Il capitolo terzo del libro della Genesi narra il peccato che è all’origine di ogni altro peccato dell’uomo: la superbia, che nasce dalla sfiducia in Dio. L’esito del peccato l’abbiamo appena udito: è la drammatica rottura delle relazioni. Anche noi spesso la sperimentiamo dolorosamente, avvertendo che la sua radice è la divisione interiore. Perché non riesco a mostrarmi a Dio, a me stesso e agli altri nella nudità della mia verità? Perché non riesco a dire “sì” senza dire anche “no”? Perché non riesco a donare la vita preferendo trattenerla? Queste domande accompagnano da secoli l’esperienza che l’uomo ha di se stesso.

…Senza l’intervento di Dio la nostra esistenza sarebbe stata solo questo! Ma la misericordia di Dio non ha lasciato solo l’uomo, non ci ha lasciati soli! Come abbiamo sentito, lo ha soccorso dandogli immediatamente speranza, annunciando la salvezza! Non da fuori la natura umana, ma da dentro; non nel segno della forza, ma della debolezza; non nel segno della potenza, ma nel segno di una donna, di una madre e di suo figlio. In questa donna, in questa madre, la Chiesa ha sempre visto la figura di Maria. È lei la donna della vittoria, la donna nella quale l’umile fiducia nell’impossibile di Dio ha portato frutto anche per tutti noi.
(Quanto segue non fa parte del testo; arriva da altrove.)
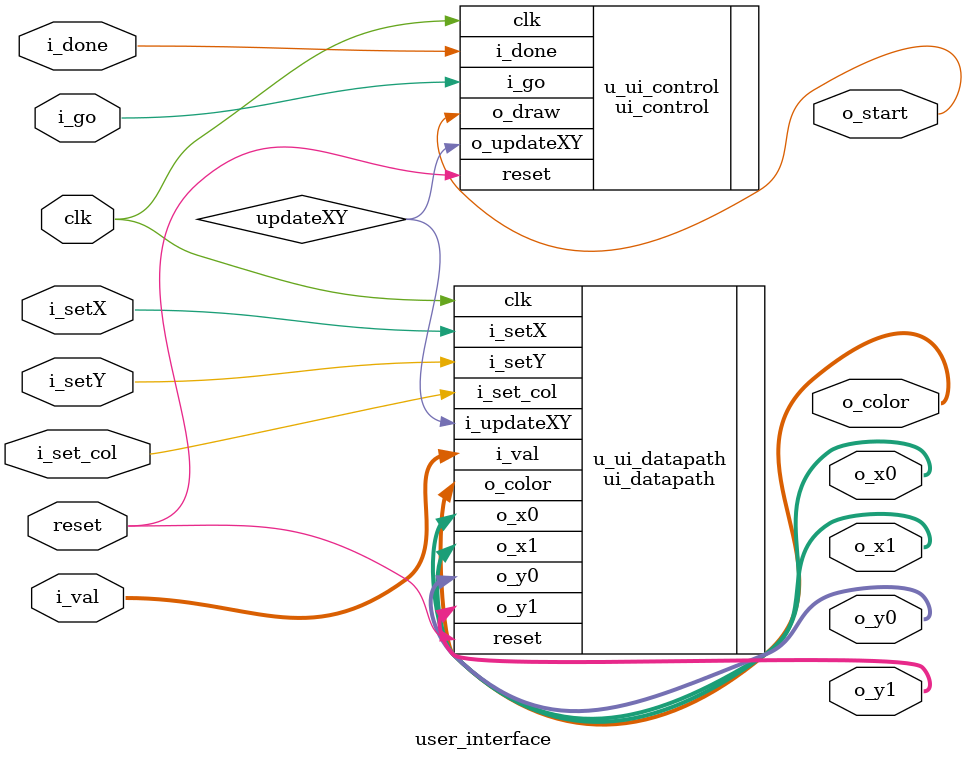
<source format=sv>

module user_interface (
    input clk,
    input reset,

    input i_setX,
    input i_setY,
    input i_set_col,
    input i_go,
    input [8:0] i_val,

    input i_done,

    output logic o_start,
    output logic [2:0] o_color,
    output logic [8:0] o_x0,
    output logic [7:0] o_y0,
    output logic [8:0] o_x1,
    output logic [7:0] o_y1
);

    logic updateXY;

    ui_control  u_ui_control (
        .clk       ( clk       ),
        .reset     ( reset     ),
        .i_go      ( i_go      ),
        .i_done    ( i_done    ),

        .o_updateXY( updateXY),
        .o_draw    ( o_start    )
    );

    ui_datapath  u_ui_datapath (
        .clk         ( clk        ),
        .reset       ( reset      ),
        .i_setX      ( i_setX     ),
        .i_setY      ( i_setY     ),
        .i_set_col   ( i_set_col  ),
        .i_updateXY  ( updateXY ),
        .i_val       ( i_val      ),

        .o_color     (o_color     ),
        .o_x0        (o_x0        ),
        .o_y0        (o_y0        ),
        .o_x1        (o_x1        ),
        .o_y1        (o_y1        )
    );

endmodule
</source>
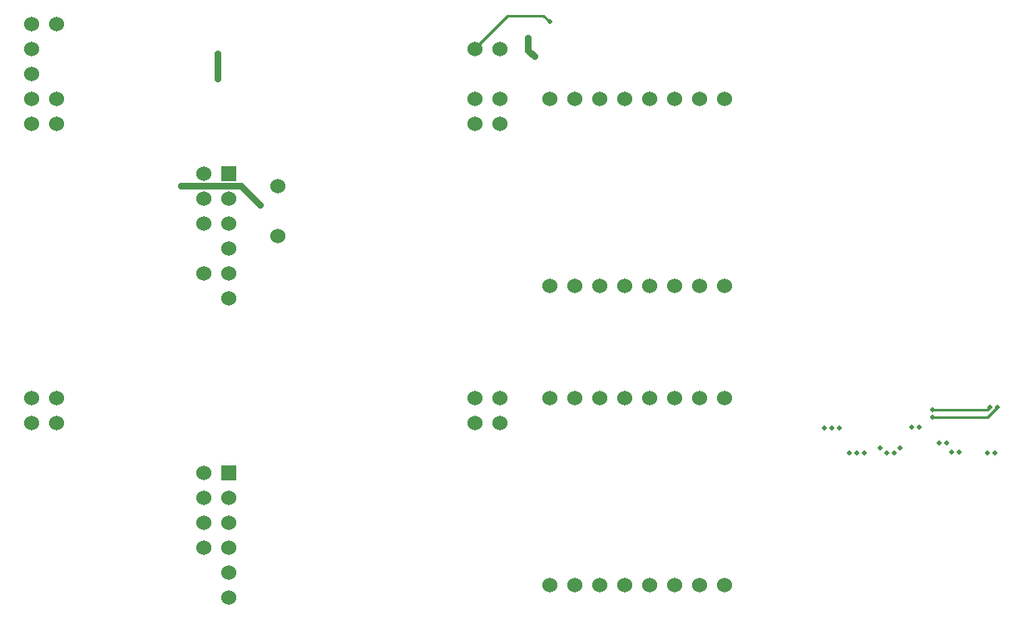
<source format=gbr>
G04 start of page 4 for group 2 idx 13 *
G04 Title: (unknown), jump *
G04 Creator: pcb 4.2.0 *
G04 CreationDate: Wed Jul 29 19:47:20 2020 UTC *
G04 For: commonadmin *
G04 Format: Gerber/RS-274X *
G04 PCB-Dimensions (mil): 6000.00 7000.00 *
G04 PCB-Coordinate-Origin: lower left *
%MOIN*%
%FSLAX25Y25*%
%LNBOTTOM*%
%ADD24C,0.0380*%
%ADD23C,0.0001*%
%ADD22C,0.0200*%
%ADD21C,0.0600*%
%ADD20C,0.0100*%
%ADD19C,0.0250*%
G54D19*X164500Y368000D02*Y358000D01*
X150000Y315000D02*X174000D01*
X181500Y307500D01*
X289000Y374500D02*Y369500D01*
X291500Y367000D01*
G54D20*X267500Y370000D02*Y370500D01*
X280500Y383500D01*
X295000D01*
X297500Y381000D01*
X451000Y225500D02*X473000D01*
X474000Y226500D01*
X451000Y222500D02*X473000D01*
X477000Y226500D01*
G54D21*X327500Y155000D03*
X337500D03*
X347500D03*
X357500D03*
X297500D03*
X307500D03*
X317500D03*
X297500Y230000D03*
X277500D03*
Y220000D03*
X267500D03*
Y230000D03*
X367500Y155000D03*
X307500Y230000D03*
X317500D03*
X327500D03*
X337500D03*
X347500D03*
X357500D03*
X367500D03*
Y275000D03*
X357500D03*
X347500D03*
X337500D03*
X327500D03*
X317500D03*
X307500D03*
X297500D03*
G54D22*X458499Y208500D03*
X438000Y210000D03*
X461500Y208500D03*
X473000Y208000D03*
X476000D03*
X453500Y212000D03*
X456500D03*
X442500Y218500D03*
X445500D03*
X430000Y210000D03*
X432500Y208000D03*
X435500D03*
X417500D03*
X420500D03*
X423500D03*
X407500Y218000D03*
X410500D03*
X413500D03*
G54D23*G36*
X166000Y323000D02*Y317000D01*
X172000D01*
Y323000D01*
X166000D01*
G37*
G54D21*X169000Y310000D03*
Y300000D03*
X188500Y315000D03*
X267500Y350000D03*
Y340000D03*
X277500D03*
Y350000D03*
X169000Y290000D03*
Y280000D03*
Y270000D03*
X188500Y295000D03*
X367500Y350000D03*
X357500D03*
X347500D03*
X337500D03*
X327500D03*
X317500D03*
X307500D03*
X297500D03*
X100000Y230000D03*
Y220000D03*
X90000D03*
Y230000D03*
G54D23*G36*
X166000Y203000D02*Y197000D01*
X172000D01*
Y203000D01*
X166000D01*
G37*
G54D21*X169000Y190000D03*
Y180000D03*
Y170000D03*
Y160000D03*
Y150000D03*
X90000Y350000D03*
Y340000D03*
X100000D03*
Y350000D03*
X159000Y320000D03*
Y310000D03*
G54D22*X164500Y368000D03*
Y358000D03*
X150000Y315000D03*
X181500Y307500D03*
G54D21*X277500Y370000D03*
G54D22*X291500Y367000D03*
X289000Y374500D03*
G54D21*X159000Y280000D03*
Y200000D03*
Y190000D03*
Y180000D03*
Y170000D03*
Y300000D03*
G54D22*X297500Y381000D03*
X474000Y226500D03*
X477000D03*
X451000Y222500D03*
Y225500D03*
G54D21*X267500Y370000D03*
X100000Y380000D03*
X90000D03*
Y370000D03*
Y360000D03*
G54D24*G54D20*G54D24*G54D20*G54D24*G54D20*G54D24*G54D20*G54D24*M02*

</source>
     Ma il testo accenna anche alla stirpe della donna: è il suo Figlio, infatti, a schiacciare la testa del serpente. È il Figlio a salvare la madre stessa dall’insidia del serpente. La salvezza operata da Gesù ha agito preventivamente in Maria, preservandola dal peccato originale, così che il suo assenso a Dio fosse pienamente libero, mosso non dal timore, ma dall’amore, non dalla sottomissione ma dalla forza ardente del desiderio. Dio si è fatto uomo in Maria per farci tutti partecipi della sua vittoria, egli che ci ama come fratelli!